Many kind of issues can be encountered. So not many generic 'tips' can be provided. But there are some, and they are time/effort-saving:

  • always go for a bottom-up approach

    Do not try finding out why a high level component or application is not processing correctly, without checking if alert exists on underlying infrastructure or punch framework components.

  • check the health of overall context

    Always check for framework error metrics (ack/fail metrics, punchline restarts) existing on the platform even though they may be related to some other component of your channels.

  • use the metrics and dashboards

    When something is not working, some data source in a previous component in the overall chain is maybe the problem. Check flows and backlogs to understand the overall picture

  • BUILD DASHBOARDS IN ADVANCE

    All custom business process need custom business process monitoring dashboards based on metrics (especially events flow rate at various stages, and processing backlog/lag at each stage)

    When an alert occurs, you will be happy to have a nice dashboard to pinpoint quickly the problem location (infrastucture / software framework / pipelines / applications)

  • use Google search as an advanced Punchplatform documentation search engine.

    e.g. try 'punchplatform kafka unavailable troubleshooting'

Platform/Component non-nominal health troubleshooting

When a software framework non-nominal health status appears (for example through an external system querying the platform health service REST API, the general process is

  1. Check the platform infrastructure health indicator in the external monitoring system (filesystem storage usage alerts, cpu % alerts, low ram alerts, stopped/unreachable servers, and especially systemctl alerts about not-running enabled services .

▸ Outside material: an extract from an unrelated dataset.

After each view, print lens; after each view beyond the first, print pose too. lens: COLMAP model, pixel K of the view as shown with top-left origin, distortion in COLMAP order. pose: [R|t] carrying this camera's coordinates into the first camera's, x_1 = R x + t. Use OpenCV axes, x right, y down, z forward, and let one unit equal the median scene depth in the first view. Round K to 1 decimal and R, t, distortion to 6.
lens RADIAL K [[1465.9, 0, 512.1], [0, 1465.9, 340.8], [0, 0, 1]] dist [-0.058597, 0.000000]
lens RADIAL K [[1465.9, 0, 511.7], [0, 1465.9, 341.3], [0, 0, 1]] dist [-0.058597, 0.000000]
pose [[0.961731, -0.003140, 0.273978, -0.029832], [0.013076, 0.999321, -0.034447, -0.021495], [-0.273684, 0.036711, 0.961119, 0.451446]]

  2. Check the platform health (custom is better) dashboard for the individual health reports of the platform components. If a cluster is non-nominal, have a look at individual health reports in platform-monitoring-* indices, to know if a specific instance of component is not healthy

  3. Use the commands from ADM Health/Status commands to manually investigate the clusters health and not-nominal nodes/servers/data.

  4. Look at the logs

    All services of the framework have logs (usually in /var/log/punchplatform/). These may contain warning or error events that can help understand why things are not starting up.

    If a service does not start normally, then the associated error may be logged by systemd itself, therefore requiring usage of journalctl to display the logs of the associated systemd unit

Channel/application non-nominal health / not working status troubleshooting

  1. Look at the process-monitoring custom dashboards

    Maybe the problem is more general (other channels affected) or caused by a failure of an upstream component.

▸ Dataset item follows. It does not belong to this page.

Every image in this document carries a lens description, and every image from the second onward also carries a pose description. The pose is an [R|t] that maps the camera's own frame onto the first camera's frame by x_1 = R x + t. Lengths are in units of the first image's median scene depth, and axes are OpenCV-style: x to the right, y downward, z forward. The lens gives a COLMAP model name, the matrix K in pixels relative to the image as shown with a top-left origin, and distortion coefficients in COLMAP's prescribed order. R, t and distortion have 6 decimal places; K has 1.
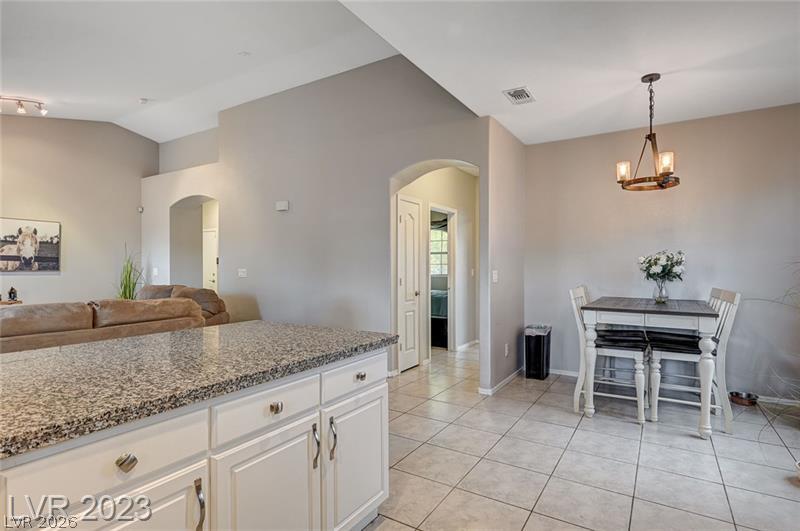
lens RADIAL K [[416.6, 0, 400.0], [0, 416.6, 265.5], [0, 0, 1]] dist [0.000330, 0.000116]
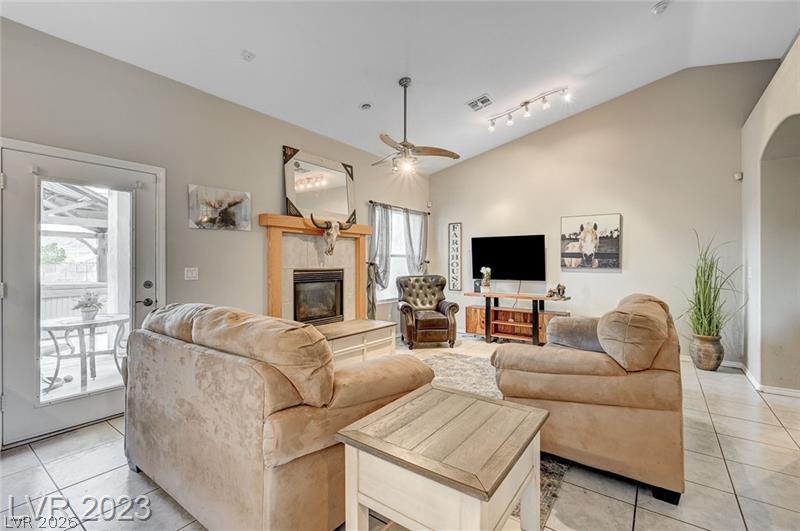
lens RADIAL K [[357.4, 0, 401.3], [0, 357.4, 261.7], [0, 0, 1]] dist [0.000426, 0.000152]
pose [[-0.068396, -0.001727, -0.997657, -0.035431], [0.001241, 0.999998, -0.001816, -0.000972], [0.997657, -0.001363, -0.068394, 0.617206]]
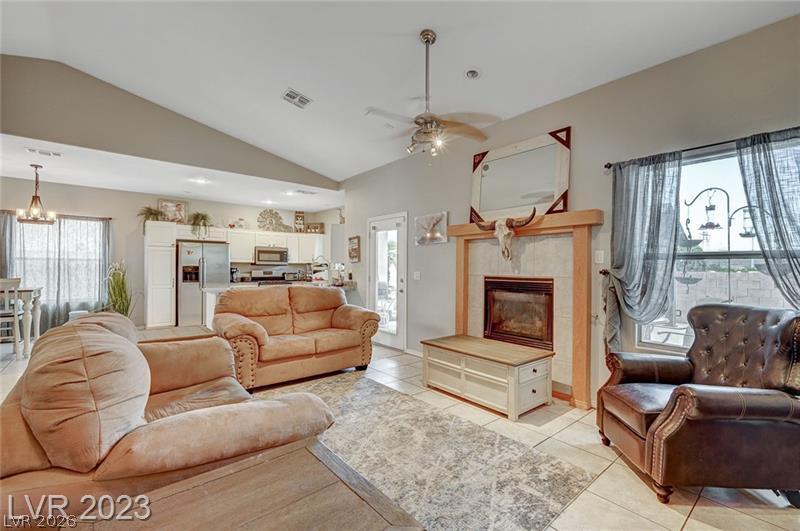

  2. First, if the non-nominal health is computed by the Channels health monitoring service then there is the possibility that the alert is a false positive, so check if other application/channels are reported as failed by the channels monitoring dashboard.

  3. Check storm.tuple.fail metrics, uptime metrics and kafka backlog metrics These metrics are key to understanding where things are going wrong

    • is the application started ?
    • is the application restarting frequently (low uptimes or no metrics)
  4. View the application logs (though Shiva tasks dashboard, or following Storm troubleshooting HOWTOs)

Slow channel troubleshooting

  1. Check for infrastructure warning alerts (cpu/ram/storage)

    • You can also check ES CPU/RAM usage through _cat/nodes and _cat/allocation API
    • You can also check top servers / group average of CPU/RAM/STORAGE metrics of each population of servers through Kibana metricbeat dashboards
  2. Check flow rates in upstream parts of the chain

    • Is there an unusual amount of incoming data or backlog data to process ?
  3. Check for metrics indicating processing failure/retries

    • Are there frequent tasks restart (low uptimes) ?

    • Are there tuple failures (storm.tuple.fail metric)

    • Are there multiple indexing of the same data into Elasticsearch (see deleted count in cat/indices)

  4. View the latencies/processing times metrics through kibana dashboard

    • This can help understand what component of a storm-like punchline is actually taking too much time.

    • This can help design a solution (possibly allocating more executors/cpu to this node) or understand what framework component (Elasticsearch, Kafka consumer or writer...) may have to be investigated or tuned.

  5. Check for error documents

    • In specific Kafka topics (custom channels design)
    • In Elasticsearch (error indices or error documents) that can indicate unnominal handling/processing of documents in the applications or during indexing
  6. View the application and framework component logs

    • The punchline may report useful warning or errors (in central Kibana for Shiva, or on storm supervisor node for Storm punchlines)

    • The associated framework components may report warning or errors in the daemon logs.

  7. Test behaviour of the punchline in foreground mode

  8. Test behaviour of the punchline or punchlets using punchplatform-log-injector.sh or by replaying data from an existing kafka queue.